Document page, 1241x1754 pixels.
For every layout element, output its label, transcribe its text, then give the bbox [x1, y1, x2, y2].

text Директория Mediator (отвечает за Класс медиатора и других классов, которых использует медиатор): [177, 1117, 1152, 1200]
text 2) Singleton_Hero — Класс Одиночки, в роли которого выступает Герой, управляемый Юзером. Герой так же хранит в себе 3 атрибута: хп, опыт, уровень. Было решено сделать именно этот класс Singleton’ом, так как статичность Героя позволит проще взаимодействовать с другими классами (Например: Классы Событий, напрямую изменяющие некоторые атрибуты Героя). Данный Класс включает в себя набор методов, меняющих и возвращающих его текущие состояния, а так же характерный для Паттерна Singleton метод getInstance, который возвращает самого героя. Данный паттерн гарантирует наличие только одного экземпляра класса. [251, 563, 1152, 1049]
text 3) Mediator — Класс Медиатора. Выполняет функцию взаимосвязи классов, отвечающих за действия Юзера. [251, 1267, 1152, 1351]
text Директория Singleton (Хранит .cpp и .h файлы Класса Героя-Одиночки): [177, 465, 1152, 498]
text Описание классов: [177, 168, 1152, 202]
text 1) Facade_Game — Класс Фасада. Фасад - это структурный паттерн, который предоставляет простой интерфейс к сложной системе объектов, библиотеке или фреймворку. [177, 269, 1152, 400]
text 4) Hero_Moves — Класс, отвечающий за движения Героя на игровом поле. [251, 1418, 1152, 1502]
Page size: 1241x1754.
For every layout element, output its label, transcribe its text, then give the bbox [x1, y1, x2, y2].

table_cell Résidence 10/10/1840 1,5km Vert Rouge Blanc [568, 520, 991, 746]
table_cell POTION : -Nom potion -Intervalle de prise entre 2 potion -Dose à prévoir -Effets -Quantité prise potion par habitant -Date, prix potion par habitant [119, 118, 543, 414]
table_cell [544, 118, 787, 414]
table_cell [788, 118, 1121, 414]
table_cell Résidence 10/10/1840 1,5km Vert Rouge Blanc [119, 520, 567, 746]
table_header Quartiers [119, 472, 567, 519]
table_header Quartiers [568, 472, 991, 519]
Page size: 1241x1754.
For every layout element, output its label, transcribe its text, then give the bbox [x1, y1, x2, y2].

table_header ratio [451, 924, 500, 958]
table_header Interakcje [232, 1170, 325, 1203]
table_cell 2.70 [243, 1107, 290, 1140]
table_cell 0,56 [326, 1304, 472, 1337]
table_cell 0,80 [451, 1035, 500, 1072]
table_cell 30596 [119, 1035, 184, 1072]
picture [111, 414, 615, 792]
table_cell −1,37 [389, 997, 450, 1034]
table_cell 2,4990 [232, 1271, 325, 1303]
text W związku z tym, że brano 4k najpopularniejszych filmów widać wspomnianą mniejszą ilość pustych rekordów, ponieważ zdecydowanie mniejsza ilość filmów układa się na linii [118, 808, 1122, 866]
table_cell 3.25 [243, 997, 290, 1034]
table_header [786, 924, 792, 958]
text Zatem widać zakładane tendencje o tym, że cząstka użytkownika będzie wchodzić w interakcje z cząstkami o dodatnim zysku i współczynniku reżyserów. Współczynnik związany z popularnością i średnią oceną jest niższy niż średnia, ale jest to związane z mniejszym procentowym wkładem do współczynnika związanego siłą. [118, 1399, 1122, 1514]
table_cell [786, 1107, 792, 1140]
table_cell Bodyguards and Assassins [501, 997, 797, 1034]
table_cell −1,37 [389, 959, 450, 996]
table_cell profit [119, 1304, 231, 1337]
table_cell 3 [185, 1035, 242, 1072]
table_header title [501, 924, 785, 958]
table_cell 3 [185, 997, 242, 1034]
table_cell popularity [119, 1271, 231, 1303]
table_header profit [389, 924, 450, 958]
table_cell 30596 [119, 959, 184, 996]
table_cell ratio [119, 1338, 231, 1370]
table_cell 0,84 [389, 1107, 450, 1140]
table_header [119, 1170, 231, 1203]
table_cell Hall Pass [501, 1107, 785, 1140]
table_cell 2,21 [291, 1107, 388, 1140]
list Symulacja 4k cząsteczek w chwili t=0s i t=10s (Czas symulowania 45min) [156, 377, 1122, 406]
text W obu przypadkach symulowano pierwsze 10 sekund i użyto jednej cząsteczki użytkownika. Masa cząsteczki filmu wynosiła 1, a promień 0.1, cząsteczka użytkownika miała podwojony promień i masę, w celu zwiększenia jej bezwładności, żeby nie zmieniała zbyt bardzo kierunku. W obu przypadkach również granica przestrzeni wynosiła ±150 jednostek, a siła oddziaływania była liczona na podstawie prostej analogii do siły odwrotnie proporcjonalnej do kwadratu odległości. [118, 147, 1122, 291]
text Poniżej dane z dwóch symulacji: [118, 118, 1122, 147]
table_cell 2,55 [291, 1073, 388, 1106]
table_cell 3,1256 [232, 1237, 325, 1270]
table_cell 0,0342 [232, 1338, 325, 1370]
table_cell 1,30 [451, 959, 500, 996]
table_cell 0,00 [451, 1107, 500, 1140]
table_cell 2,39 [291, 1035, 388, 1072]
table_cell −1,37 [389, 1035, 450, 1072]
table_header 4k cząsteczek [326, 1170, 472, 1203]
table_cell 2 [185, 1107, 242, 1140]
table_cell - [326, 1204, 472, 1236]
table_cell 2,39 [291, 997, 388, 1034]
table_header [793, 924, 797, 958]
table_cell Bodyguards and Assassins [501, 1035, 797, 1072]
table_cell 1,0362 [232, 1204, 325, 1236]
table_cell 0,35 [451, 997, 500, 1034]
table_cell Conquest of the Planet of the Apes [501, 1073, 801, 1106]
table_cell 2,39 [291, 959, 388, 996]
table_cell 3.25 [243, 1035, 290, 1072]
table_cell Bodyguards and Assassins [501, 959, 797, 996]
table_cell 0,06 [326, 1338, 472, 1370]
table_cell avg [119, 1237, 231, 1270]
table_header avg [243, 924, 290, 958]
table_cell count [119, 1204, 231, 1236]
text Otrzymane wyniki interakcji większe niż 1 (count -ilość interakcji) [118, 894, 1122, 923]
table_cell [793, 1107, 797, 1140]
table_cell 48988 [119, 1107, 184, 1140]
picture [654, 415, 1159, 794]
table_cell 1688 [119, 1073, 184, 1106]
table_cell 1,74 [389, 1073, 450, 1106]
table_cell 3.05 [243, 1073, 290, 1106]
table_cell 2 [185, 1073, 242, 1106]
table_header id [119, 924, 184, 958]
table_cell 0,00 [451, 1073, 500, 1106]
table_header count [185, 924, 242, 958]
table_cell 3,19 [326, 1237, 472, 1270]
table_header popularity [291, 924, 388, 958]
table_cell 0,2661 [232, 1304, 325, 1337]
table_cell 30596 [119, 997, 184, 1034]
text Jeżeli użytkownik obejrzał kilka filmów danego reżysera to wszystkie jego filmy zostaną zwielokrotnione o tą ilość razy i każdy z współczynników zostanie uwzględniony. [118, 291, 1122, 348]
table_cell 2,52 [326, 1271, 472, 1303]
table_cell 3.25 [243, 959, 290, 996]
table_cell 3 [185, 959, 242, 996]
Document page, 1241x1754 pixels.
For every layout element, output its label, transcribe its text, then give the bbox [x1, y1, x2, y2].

=====

Description of the task:
Starting at the line that contains "520, 991, 746]" and ending after the line that contains "520, 567, 746]", write those lines out again with "Résidence" renamed to "Domicile" and nothing else changed.

Solution to this task:
table_cell Domicile 10/10/1840 1,5km Vert Rouge Blanc [568, 520, 991, 746]
table_cell POTION : -Nom potion -Intervalle de prise entre 2 potion -Dose à prévoir -Effets -Quantité prise potion par habitant -Date, prix potion par habitant [119, 118, 543, 414]
table_cell [544, 118, 787, 414]
table_cell [788, 118, 1121, 414]
table_cell Domicile 10/10/1840 1,5km Vert Rouge Blanc [119, 520, 567, 746]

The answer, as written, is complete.